A few years after we first started hanging out, we created a little photography club with two other friends. We'd be meeting up every few weeks in the evening to seriously discuss photography but we just ended up drinking a lot and smoking pot and telling each other how incredibly talented we are.
K always knew how to make me feel great. He was the first man who ever made me feel beautiful. He would compliment me constantly. One time he just looked at me and said "Wow, you look JUST like that girl from Lost in Translation" (he meant Scarlett Johansson - I don't look like her but I used to have long, blond hair and I have blue eyes, so it was at least a little bit believable). And whatever he said, it didn't sound phony. It sounded really genuine.
In all those years that we spent so much time together we never once had an argument.

I hadn't seen Ketil in a few years. He left the Netherlands to move to Spain. I missed him so much and even though we tried to meet up a few times in Spain and the Netherlands, something always came up that prevented us from seeing each other.
When I heard that he had died, I was surprised how much I am grieving and how I just can't stop thinking about him.
I haven't really lost a friend before K. So I am not sure how this is supposed to work. Like tonight I am supposed to go out to two parties. Part of me is afraid that I am going to get drunk and won't be able to stop talking about my friend. Another part of me thinks I really need distraction.

All of a sudden it feels like I can remember ever single conversation I had with Ketil. And I am realizing how often I think about him - even before I learned about his untimely death, I'd think about him every time I say "cool" - because he would never say cool - always "coolio" which was funny because he was not the kind of guy who would ever use slang or say something pretentious. Or every time I go to the dentist I think about when I met up with him right after he had had a root canal and he told me that whenever he goes to the dentist he feels a little bit like he had been "raped in the mouth".

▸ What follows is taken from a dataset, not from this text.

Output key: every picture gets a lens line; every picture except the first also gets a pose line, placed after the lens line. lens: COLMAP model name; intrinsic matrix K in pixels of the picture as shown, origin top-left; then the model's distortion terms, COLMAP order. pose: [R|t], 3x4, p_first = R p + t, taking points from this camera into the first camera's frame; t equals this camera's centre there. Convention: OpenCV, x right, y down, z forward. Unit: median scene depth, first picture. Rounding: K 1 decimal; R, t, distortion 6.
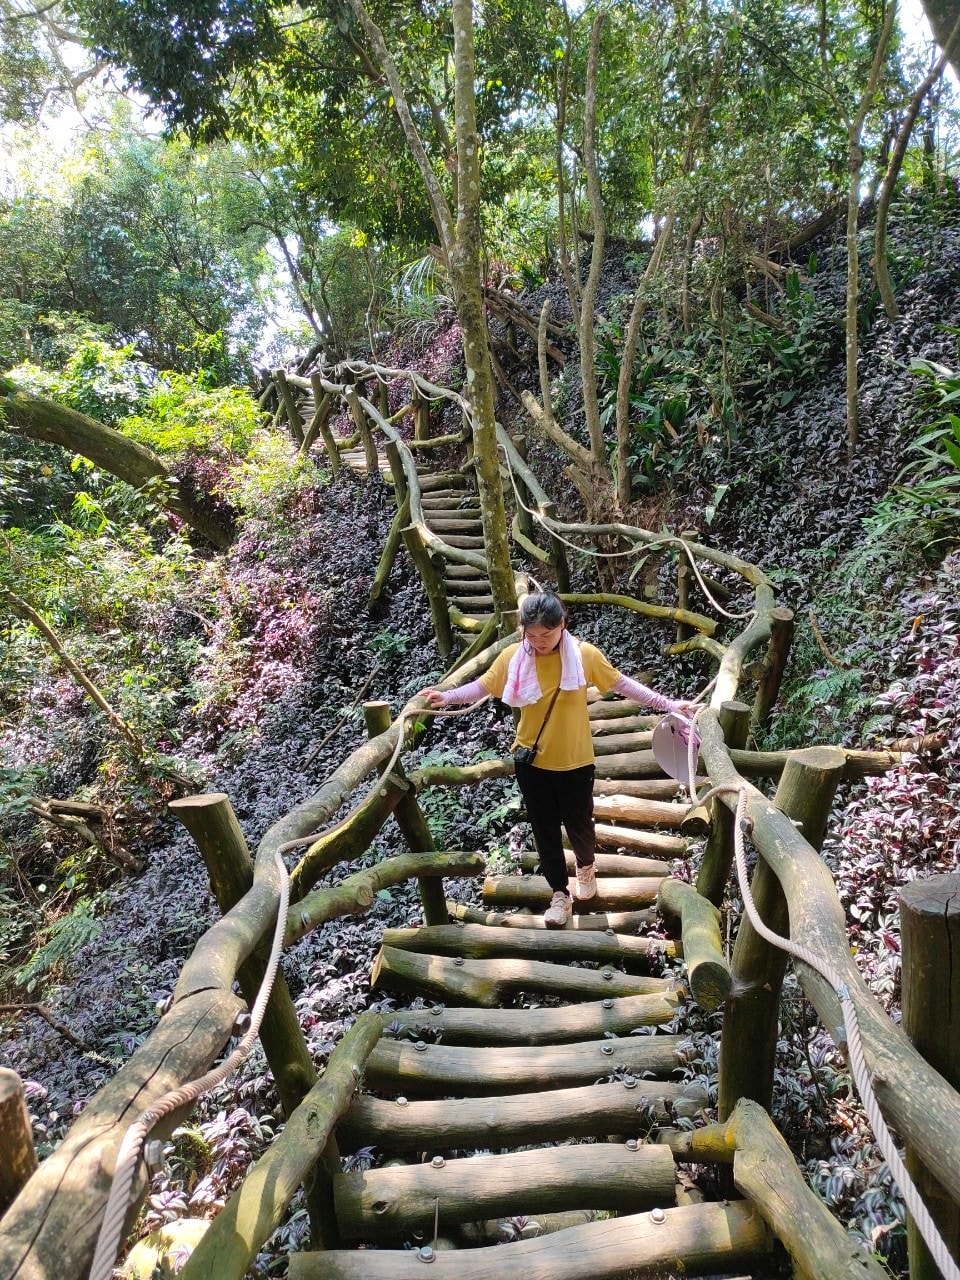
lens RADIAL K [[958.2, 0, 474.7], [0, 958.2, 640.3], [0, 0, 1]] dist [0.062730, -0.000436]
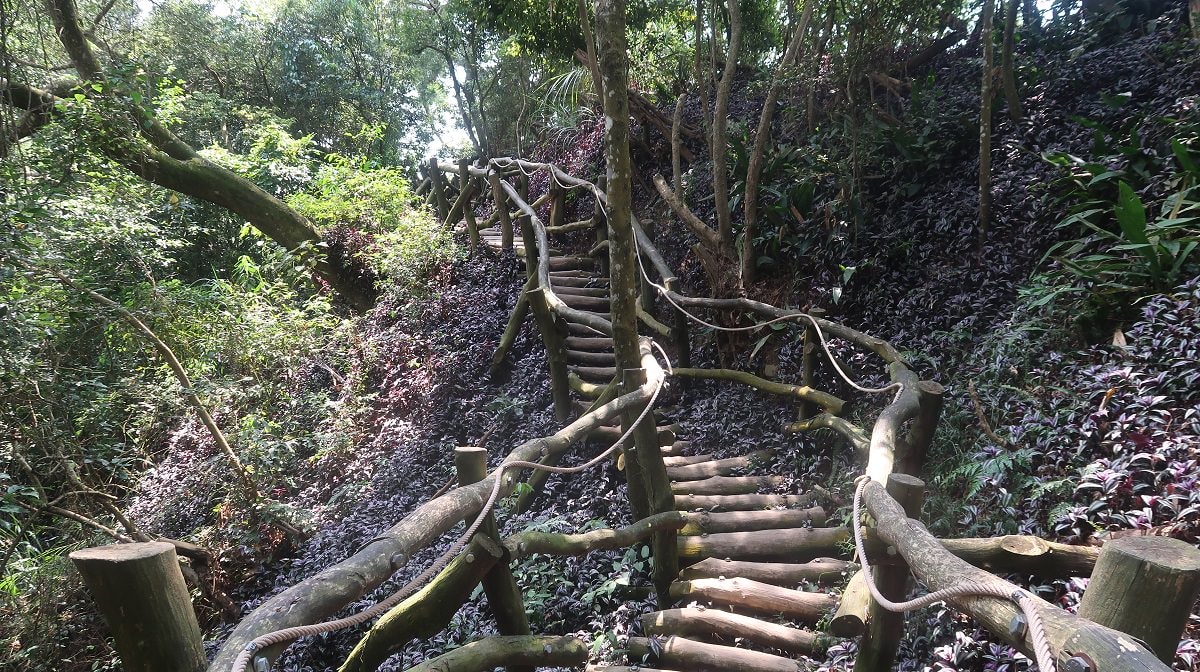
lens RADIAL K [[835.7, 0, 604.0], [0, 835.7, 333.8], [0, 0, 1]] dist [-0.028276, 0.007438]
pose [[0.997418, 0.071350, 0.008130, -0.000321], [-0.070040, 0.991547, -0.109224, 0.016701], [-0.015854, 0.108373, 0.993984, 0.117902]]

I also remember one evening we spent talking about death and dying and how we think we are going to end up dying. And this is not how he was supposed to die. And when.

Friday, March 5, 2010

Losing a friend is like losing a part of yourself



Rest in peace Ketil.

You were one of the most beautiful people I knew. Inside and out.
You always made me feel like a million bucks. You were smart and funny and creative and inspired people in so many ways.


I will miss you more than words can express.